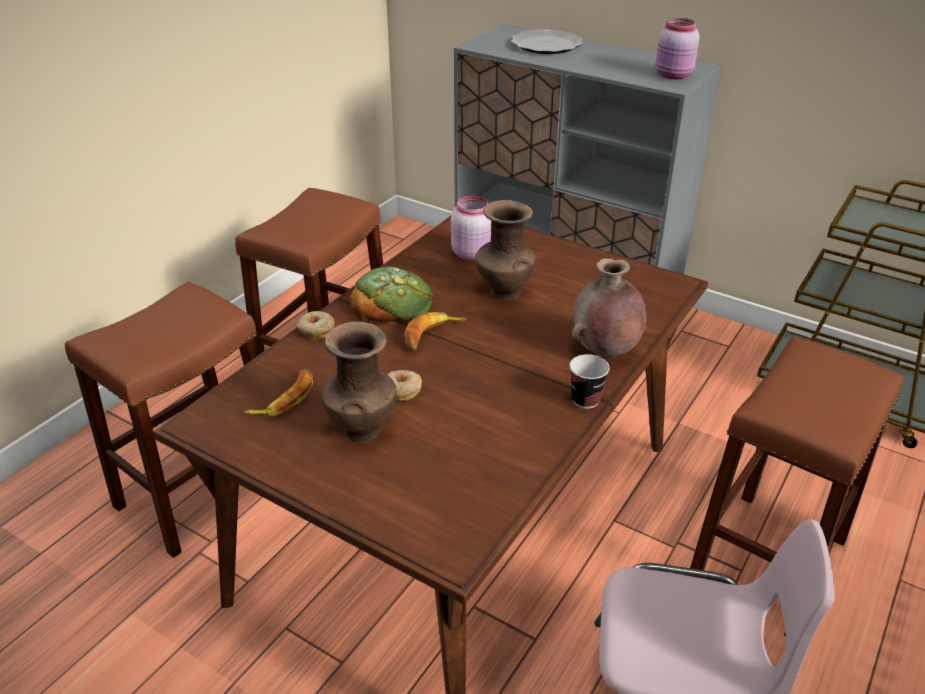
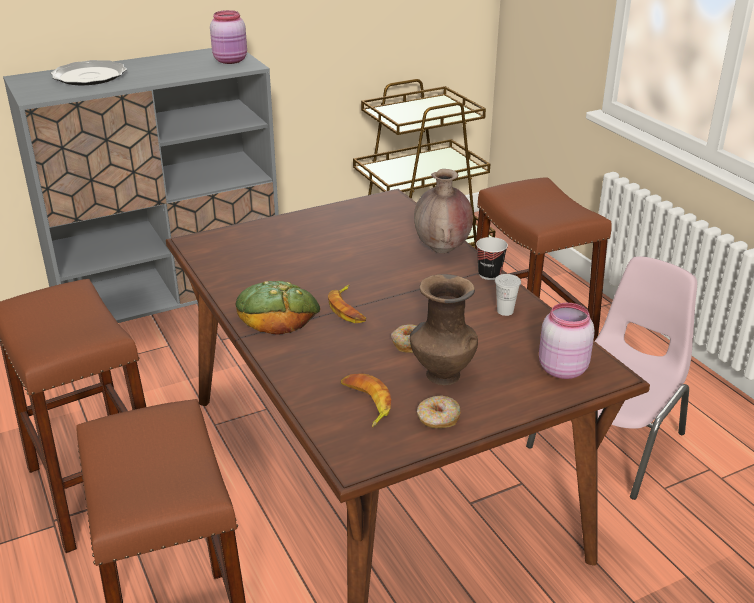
camera: 60 degrees left, 5 degrees down
(316, 330) = (277, 362): donut -> donut (438, 418)
(472, 253) = (249, 256): pink jar -> pink jar (561, 369)
(503, 291) = (323, 261): brown vase -> none
(518, 434) = (505, 311): none -> white cup

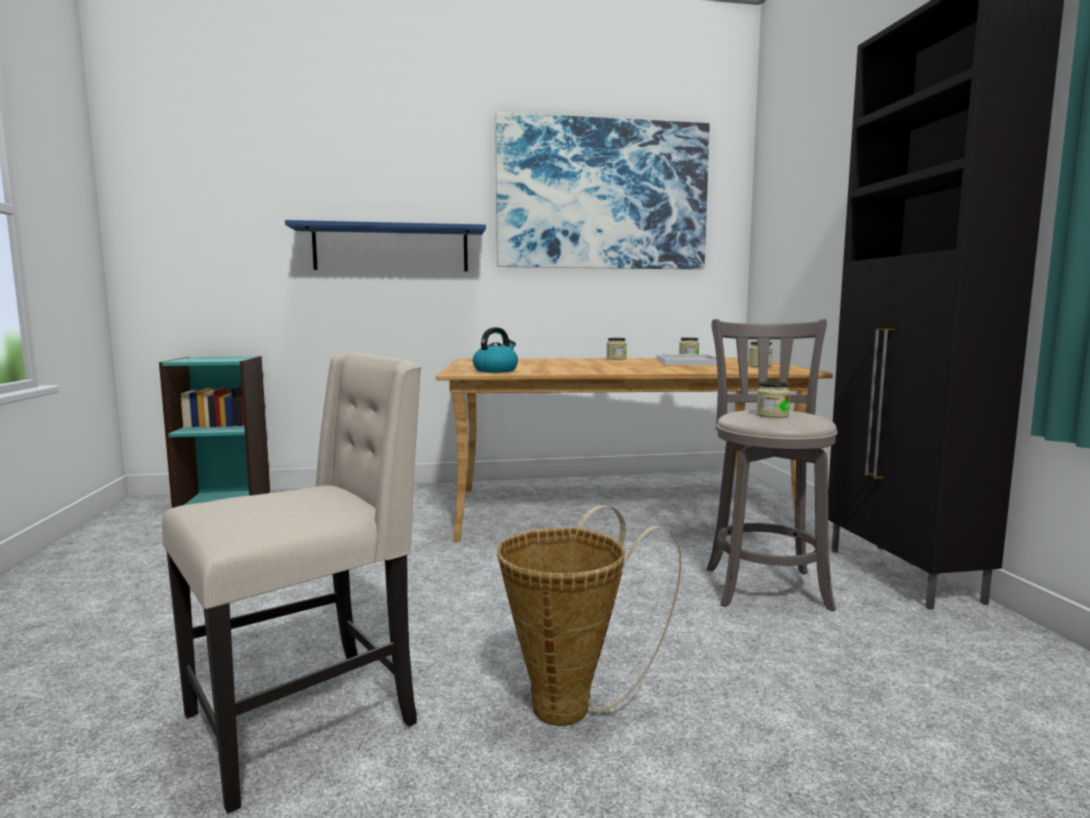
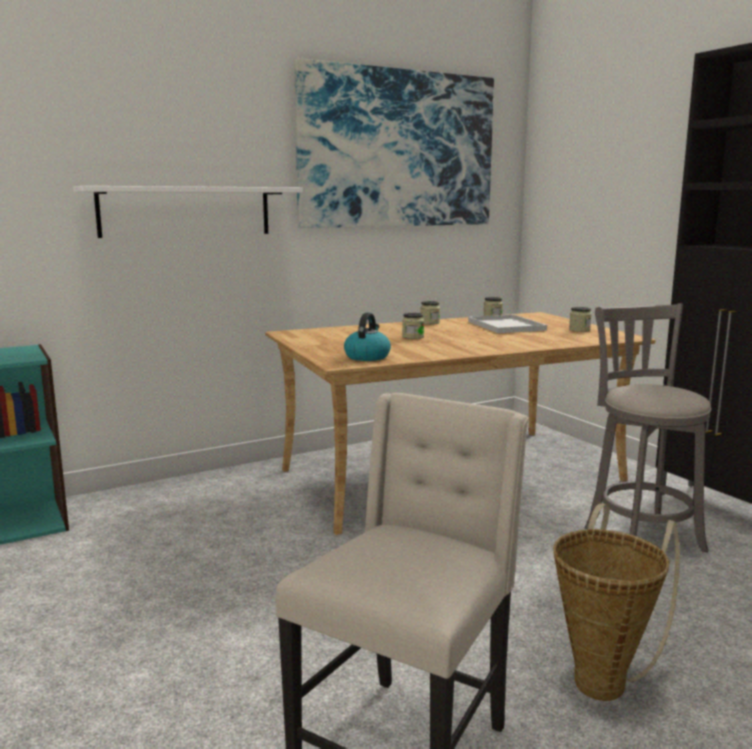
camera: 20 degrees left, 5 degrees up
(391, 249) = (186, 211): blue shelf -> white shelf
(772, 415) = (659, 394): jar -> jar (413, 337)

→ WORK TO BE COMPLETED:
In the listing above, how many lines include the string "none"? Say only the number.

→ EXERCISE ANSWER:
2